At our meeting Emily reminded me that it was less than one year ago that I met with her for coffee and tried to convince her to go on a birthright trip to Israel. Now, a year later she is a passionate Zionist and will start her new life in the Jewish State!
Nothing could make a Rabbi prouder than hearing something like that.
At the same time, I have to admit that I am a bit jealous of Emily. When I was her age I also wanted to move to Israel. I had all sorts of plans to make it possible but in the end the uncertainty of learning a new language, a new culture, making a living, and being far from family were too much for me.
I took a different path with my life. When I look back, I have no regrets. I have a beautiful family and a meaningful job that I wake up every morning excited to do.
When I was first introduced to Akko a few years ago, I must admit that I dreamed every day of leaving the wonderful community in Omaha and helping to build the wonderful community in Akko. I still dream of that periodically, but the reality is that the older I get the more impractical that dream becomes.
I love what I am doing here and in many ways I feel that I am contributing to the Jewish people more than I would if I lived in Israel. Emily is not the first student that I have encouraged to visit Israel and she will not be the last. Most will probably not stay in Israel, but many will grow to love and support the Jewish State.
And more important than the land of Israel is the Torah, and believe it or not, there are still a few Jews left in Nebraska that have become estranged from the Torah and I hope to reintroduce it to as many of them as possible and inspire them to rekindle the love that their ancestors had with our heritage.
All in all I am happy and fulfilled here.
But I suffer from a bug that is common to most Rabbis and Jewish educators in the Diaspora.
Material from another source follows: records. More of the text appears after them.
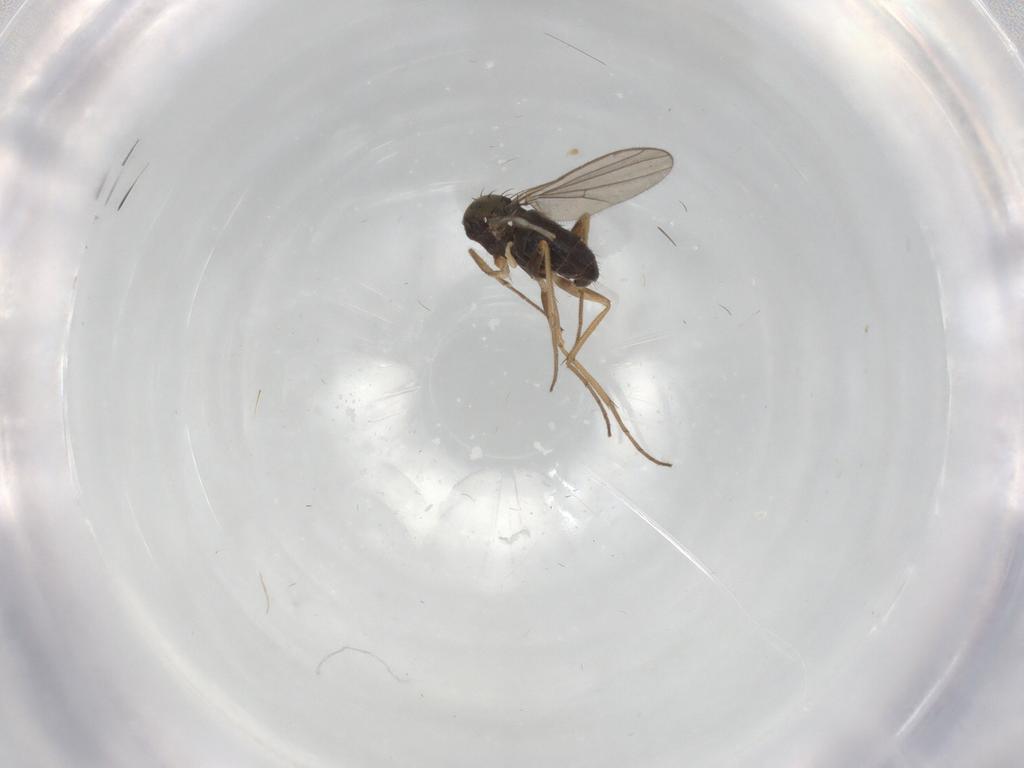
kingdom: Animalia
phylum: Arthropoda
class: Insecta
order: Diptera
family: Dolichopodidae
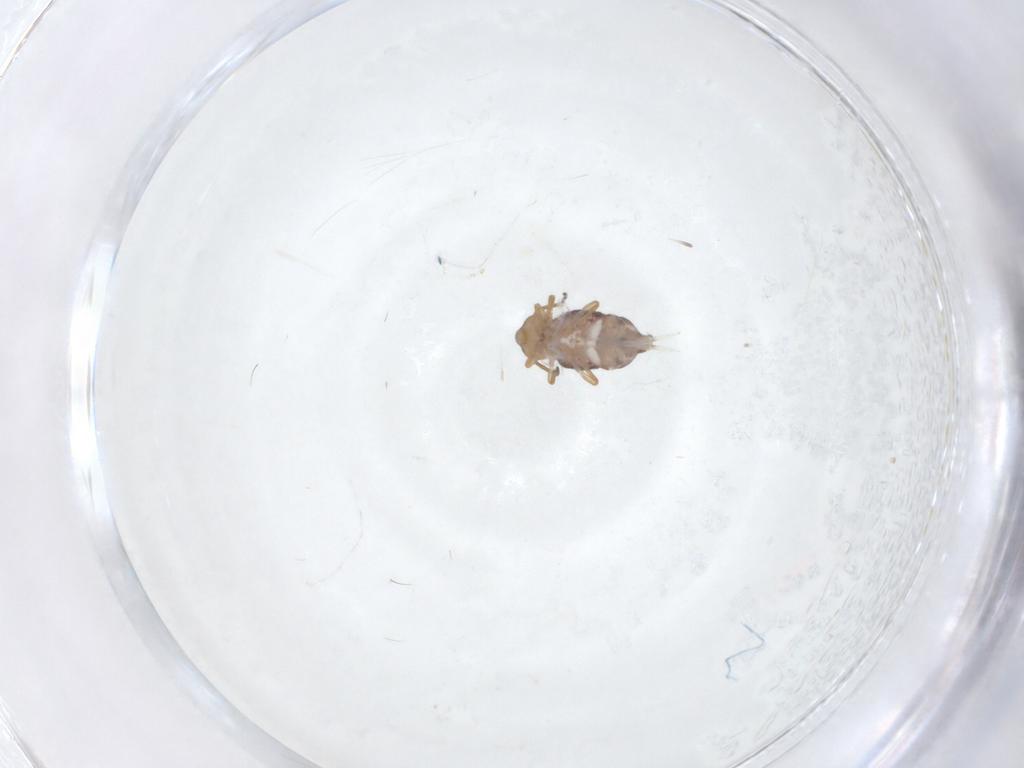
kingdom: Animalia
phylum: Arthropoda
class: Collembola
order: Symphypleona
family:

We want to be in Israel but we feel we have work to do here. There is no cure. i will continue to send students to encounter Israel and I will continue to partner with our friends in Akko who are building a Jewish community in a Jewish city in the Jewish State, and maybe one day I will myself merit to live in Akko, or Hebron, or Shilo.
But today I have to get back to work. Judah Halevi wrote, "My heart is in the East while I am in the West." That does not apply to me. I love Israel and will continue to work to support it any way that I can. But my heart is right here in Omaha with the Jewish community.